Task – Reproduce the passage of the Carlene Davis biography starting at "Carlene Davis (born" and ending at "over ten albums.".

Selected extract –
════════════════════

Carlene Davis (born c.1953) is a Jamaican gospel and reggae singer active since the 1970s. Successful since the early 1980s as a reggae artist, she survived cancer in the mid-1990s, after which she dedicated her career to gospel music. She has released over ten albums.

Biography
Davis was born in Colonels Ridge, Clarendon Parish and moved to England with her parents at the age of fourteen, where she began to perform professionally a year later, playing guitar in an all-female band before joining the pop trio Toreadores. She then moved to Toronto, Ontario, Canada where she lived for eight years. Davis initially found fame as a reggae singer. She recorded her debut single in Toronto, a version of "Leaving on a Jet Plane", and had a local hit with a version of Jimmy Cliff's "The Harder They Come".

In 1980, she returned to Jamaica to advance her career, and performed at the Reggae Sunsplash festival in 1981. Also in 1981, she finished runner-up in the Festival Song Contest with "Peace and Love". She had hits in Jamaica with "Like Old Friends Do", "It Must Be Love", "Winnie Mandela", "Stealing Love on the Side", "Dial My Number" and "Going Down to Paradise", and released a string of albums in the 1980s and first half of the 1990s, becoming one of Jamaica's more established female reggae artists. In 1985, she recorded a duet with Gregory Isaacs titled "Feeling Irie" on his Private Beach Party album. In 1990, she was named Best Female Vocalist at the Caribbean Music Awards. She toured as part of the Reggae Sunsplash World Peace Tour in 1991.

In 1996, she was diagnosed with breast cancer and her Christian faith became a more important part of her life. She returned to recording gospel music, which she had first recorded in the early 1990s. She released the album Vessel in 1998, and in 2000 her single "This Island Needs Jesus" was a major hit in several Caribbean countries. She became involved in cancer charity work, with half of the proceeds from her 2003 album Author and Finisher going to the Jamaica Cancer Society. Davis has continued to perform regularly, including appearances at the Redbones Blues Revue, Fun in the Son, and Live on the Waterfront.

In 2000, Davis was named minister of music for The Family Church on the Rock in Kingston. In 2006, she gained a doctorate in pastoral counselling from the Trinity Theological Seminary in South Florida.

By the mid-2000s, Davis had her own recording studio, Judah Recording, and the Glory Music productions record label, run with her husband Tommy Cowan.

════════════════════

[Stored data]
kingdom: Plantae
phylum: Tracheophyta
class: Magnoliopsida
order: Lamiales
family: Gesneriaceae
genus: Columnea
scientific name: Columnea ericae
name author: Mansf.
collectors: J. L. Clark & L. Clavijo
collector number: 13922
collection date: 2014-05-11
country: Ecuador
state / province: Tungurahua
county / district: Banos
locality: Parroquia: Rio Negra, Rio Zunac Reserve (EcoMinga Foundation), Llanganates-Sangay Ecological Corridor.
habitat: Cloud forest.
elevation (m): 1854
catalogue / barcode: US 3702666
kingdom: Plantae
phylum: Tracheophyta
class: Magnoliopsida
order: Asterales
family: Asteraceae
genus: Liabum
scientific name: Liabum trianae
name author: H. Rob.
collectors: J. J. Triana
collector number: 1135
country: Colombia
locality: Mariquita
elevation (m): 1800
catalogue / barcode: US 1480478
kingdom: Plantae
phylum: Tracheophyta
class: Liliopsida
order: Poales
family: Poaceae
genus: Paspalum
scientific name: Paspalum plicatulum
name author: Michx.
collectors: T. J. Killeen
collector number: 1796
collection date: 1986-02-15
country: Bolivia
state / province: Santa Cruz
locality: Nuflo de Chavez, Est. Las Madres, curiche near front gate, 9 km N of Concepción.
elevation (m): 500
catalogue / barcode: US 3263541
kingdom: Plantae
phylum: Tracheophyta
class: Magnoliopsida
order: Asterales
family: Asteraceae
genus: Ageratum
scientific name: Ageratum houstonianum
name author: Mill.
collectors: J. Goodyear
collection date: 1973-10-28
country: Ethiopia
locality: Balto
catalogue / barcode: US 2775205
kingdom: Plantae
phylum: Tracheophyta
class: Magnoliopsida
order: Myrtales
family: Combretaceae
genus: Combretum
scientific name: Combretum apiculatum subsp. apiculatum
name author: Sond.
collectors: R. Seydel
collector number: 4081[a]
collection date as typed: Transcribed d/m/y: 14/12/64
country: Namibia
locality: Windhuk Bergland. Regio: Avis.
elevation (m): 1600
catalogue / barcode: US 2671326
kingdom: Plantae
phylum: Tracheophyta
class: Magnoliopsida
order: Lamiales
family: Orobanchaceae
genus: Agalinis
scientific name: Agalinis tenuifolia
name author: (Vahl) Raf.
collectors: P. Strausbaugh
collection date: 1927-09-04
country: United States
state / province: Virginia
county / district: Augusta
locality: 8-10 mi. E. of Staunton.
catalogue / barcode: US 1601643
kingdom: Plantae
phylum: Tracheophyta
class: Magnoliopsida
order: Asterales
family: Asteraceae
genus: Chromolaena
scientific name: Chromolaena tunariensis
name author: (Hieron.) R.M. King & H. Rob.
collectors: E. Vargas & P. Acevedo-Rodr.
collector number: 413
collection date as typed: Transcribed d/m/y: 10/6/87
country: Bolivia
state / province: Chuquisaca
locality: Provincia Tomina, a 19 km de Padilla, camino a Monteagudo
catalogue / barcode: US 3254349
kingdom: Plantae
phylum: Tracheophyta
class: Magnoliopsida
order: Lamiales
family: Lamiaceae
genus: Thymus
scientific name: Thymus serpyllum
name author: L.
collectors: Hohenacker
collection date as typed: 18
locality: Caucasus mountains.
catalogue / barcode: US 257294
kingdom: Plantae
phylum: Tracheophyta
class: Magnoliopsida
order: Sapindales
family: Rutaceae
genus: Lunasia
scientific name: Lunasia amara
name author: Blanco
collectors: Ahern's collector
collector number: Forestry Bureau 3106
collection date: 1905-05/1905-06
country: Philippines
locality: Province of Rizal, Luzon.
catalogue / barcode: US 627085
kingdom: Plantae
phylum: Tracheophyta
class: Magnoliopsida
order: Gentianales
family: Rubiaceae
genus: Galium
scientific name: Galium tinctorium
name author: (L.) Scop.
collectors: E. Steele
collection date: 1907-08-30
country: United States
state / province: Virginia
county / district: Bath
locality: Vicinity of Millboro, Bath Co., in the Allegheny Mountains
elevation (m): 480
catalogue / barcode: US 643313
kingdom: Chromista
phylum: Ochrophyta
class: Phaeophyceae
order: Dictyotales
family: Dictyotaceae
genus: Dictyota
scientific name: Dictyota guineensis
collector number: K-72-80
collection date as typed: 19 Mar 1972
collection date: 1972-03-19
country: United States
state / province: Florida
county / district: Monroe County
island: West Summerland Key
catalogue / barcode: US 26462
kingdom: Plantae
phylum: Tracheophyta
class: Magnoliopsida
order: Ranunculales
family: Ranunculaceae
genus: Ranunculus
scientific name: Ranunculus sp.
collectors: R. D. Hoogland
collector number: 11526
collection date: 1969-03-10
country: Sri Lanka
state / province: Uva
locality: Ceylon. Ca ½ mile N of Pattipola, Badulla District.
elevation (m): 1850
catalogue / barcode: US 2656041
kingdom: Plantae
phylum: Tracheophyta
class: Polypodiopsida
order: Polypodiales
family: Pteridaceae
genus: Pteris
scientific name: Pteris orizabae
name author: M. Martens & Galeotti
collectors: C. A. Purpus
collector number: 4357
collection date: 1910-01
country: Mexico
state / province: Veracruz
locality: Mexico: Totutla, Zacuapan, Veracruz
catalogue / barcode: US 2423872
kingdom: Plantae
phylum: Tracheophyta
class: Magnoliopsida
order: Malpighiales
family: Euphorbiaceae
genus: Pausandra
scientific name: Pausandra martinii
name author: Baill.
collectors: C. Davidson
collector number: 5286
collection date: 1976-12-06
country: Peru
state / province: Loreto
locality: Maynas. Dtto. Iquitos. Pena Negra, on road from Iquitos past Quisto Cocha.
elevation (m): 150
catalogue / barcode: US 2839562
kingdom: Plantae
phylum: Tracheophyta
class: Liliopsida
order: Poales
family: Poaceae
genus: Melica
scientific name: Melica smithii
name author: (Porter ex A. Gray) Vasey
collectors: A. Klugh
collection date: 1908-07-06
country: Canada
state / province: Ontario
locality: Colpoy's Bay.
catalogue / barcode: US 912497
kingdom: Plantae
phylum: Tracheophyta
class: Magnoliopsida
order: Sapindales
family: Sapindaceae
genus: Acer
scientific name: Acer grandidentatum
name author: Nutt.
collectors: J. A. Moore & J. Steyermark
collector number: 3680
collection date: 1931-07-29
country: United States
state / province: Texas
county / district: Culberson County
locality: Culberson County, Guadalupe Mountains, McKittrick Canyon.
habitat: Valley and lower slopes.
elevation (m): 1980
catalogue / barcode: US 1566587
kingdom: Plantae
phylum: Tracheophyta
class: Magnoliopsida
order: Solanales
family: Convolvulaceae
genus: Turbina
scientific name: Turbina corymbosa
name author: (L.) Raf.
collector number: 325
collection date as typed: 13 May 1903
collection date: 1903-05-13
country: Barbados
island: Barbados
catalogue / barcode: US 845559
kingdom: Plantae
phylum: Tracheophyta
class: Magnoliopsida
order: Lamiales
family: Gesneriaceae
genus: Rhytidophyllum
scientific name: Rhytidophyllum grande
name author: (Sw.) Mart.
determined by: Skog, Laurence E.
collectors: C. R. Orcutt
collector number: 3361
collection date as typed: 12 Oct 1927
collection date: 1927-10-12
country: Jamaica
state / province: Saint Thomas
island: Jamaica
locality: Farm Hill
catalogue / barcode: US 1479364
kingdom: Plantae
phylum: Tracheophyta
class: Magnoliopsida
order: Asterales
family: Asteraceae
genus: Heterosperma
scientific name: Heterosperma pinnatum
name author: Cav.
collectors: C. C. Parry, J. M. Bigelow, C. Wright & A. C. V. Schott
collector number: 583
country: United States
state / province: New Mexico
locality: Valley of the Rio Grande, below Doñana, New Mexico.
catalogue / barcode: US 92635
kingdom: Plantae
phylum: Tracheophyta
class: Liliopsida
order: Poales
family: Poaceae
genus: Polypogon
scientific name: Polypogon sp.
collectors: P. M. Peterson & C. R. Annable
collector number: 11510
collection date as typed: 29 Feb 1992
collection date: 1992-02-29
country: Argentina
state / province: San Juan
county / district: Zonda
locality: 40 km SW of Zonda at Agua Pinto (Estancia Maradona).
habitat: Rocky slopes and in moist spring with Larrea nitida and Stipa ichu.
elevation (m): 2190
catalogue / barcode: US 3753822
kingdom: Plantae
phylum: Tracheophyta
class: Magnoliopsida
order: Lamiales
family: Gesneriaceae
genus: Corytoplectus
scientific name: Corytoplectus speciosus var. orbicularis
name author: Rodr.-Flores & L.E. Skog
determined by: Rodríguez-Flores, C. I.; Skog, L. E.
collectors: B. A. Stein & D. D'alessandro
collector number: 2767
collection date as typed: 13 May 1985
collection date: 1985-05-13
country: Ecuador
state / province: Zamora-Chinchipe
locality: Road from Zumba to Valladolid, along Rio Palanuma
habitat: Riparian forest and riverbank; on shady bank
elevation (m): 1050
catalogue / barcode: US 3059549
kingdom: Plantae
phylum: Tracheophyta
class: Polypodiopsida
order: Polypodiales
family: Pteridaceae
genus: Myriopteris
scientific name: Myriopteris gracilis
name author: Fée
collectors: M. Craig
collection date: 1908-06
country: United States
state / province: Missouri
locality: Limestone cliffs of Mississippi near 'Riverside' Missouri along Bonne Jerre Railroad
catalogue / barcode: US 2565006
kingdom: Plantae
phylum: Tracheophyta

════════════════════

Output –
Carlene Davis (born c.1953) is a Jamaican gospel and reggae singer active since the 1970s. Successful since the early 1980s as a reggae artist, she survived cancer in the mid-1990s, after which she dedicated her career to gospel music. She has released over ten albums.